After emerging from the rabbit hole, Claude iterated towards E2E tests that passed across all the Gnome versions. There was a minor issue with one version of Fedora but Claude was able to figure it out after a nudge to start working and broken containers side-by-side to compare. After that, we entered the “Oof loop” phase where the tests would pass locally but not always in CI/CD. The issues stemmed from either:

  • Timing differences between local machine and CI/CD infrastructure.
  • Applying fixes with spot checking for regressions instead of full local E2E.

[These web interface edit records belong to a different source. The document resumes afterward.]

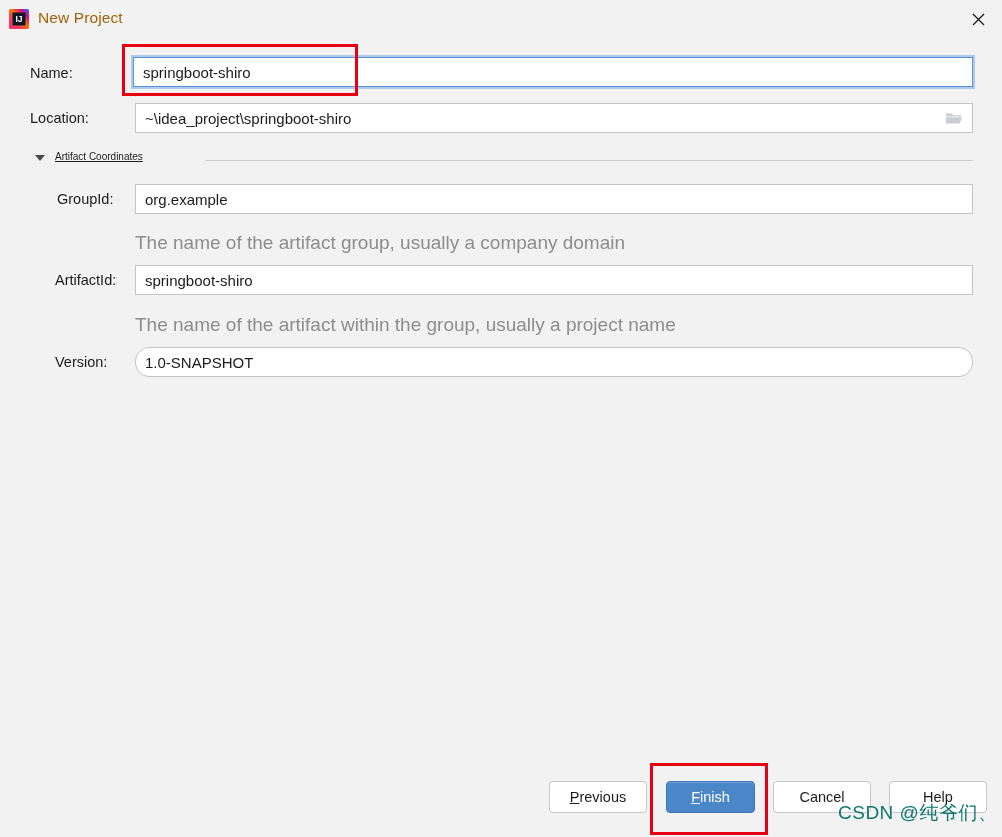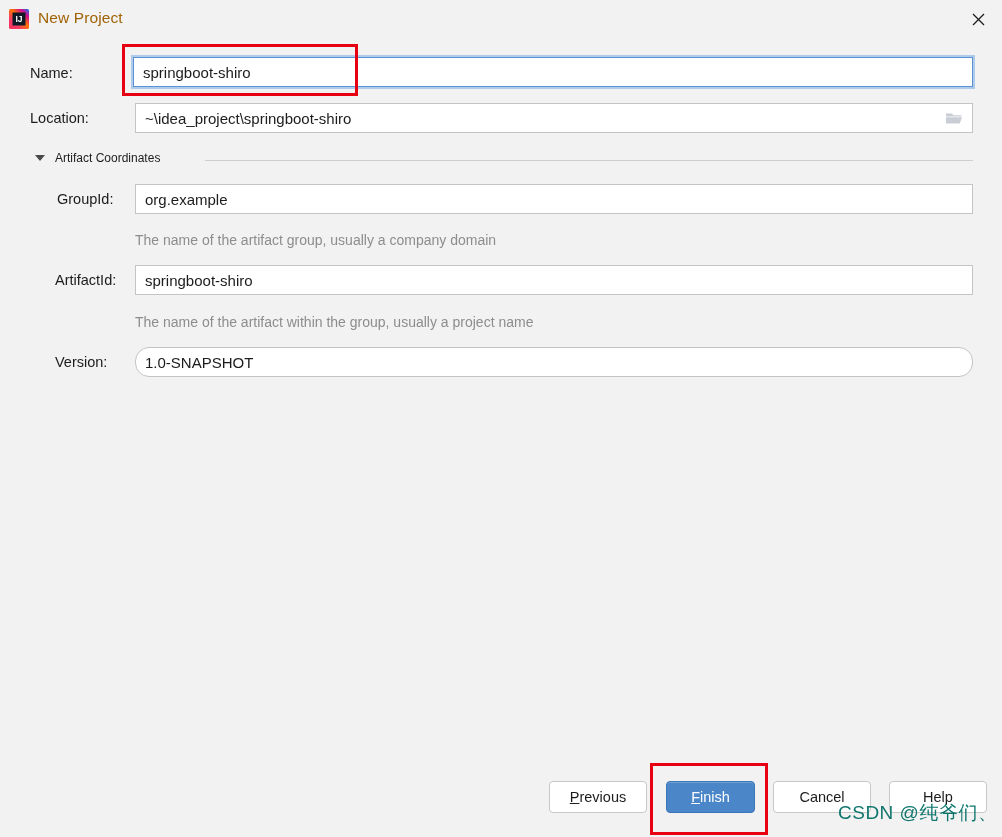--- a/index.html
+++ b/index.html
@@ -68,21 +68,21 @@
     display: flex;
     align-items: center;
     outline: none;
   }
   .field.focused {
     border: 1px solid #5b93d4;
     box-shadow: 0 0 0 2px #aecbec;
   }
   .hint {
     position: absolute;
-    font-size: 14px;
+    font-size: 19px;
     color: #8d8d8d;
     white-space: nowrap;
   }
 
   
   .browse-icon {
     position: absolute;
     width: 18px; height: 16px;
     cursor: default;
   }
@@ -91,23 +91,24 @@
   .section-arrow {
     position: absolute;
     width: 0; height: 0;
     border-left: 5.5px solid transparent;
     border-right: 5.5px solid transparent;
     border-top: 6.5px solid #4a4a4a;
     cursor: default;
   }
   .section-title {
     position: absolute;
-    font-size: 12px;
-    color: #1c1c1c;
-    white-space: nowrap;
+    font-size: 10px;
+    color: #1c1c1c;
+    white-space: nowrap;
+    text-decoration: underline;
   }
   .section-line {
     position: absolute;
     height: 1px;
     background: #cfcfcf;
   }
 
   
   .btn {
     position: absolute;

This was definitely the most tedious part of the process. CI/CD takes 10+ minutes to run so the throughput for iterations is a few per hour at best.

End State

There is still a bit more work to do on the E2E test infrastructure but I am happy with how it is progressing. One of the nicer features that we added was a recording feature so that we could see the E2E tests in action:

I pushed the beads for the repo to Dolthub. I am still unsure how these should interact with Github issues. At some point soon, I want to ingest all the issues from the upstream repo into beads to capture anything that I might have missed. Until then, I will keep capturing (and fixing) bugs as I encounter them.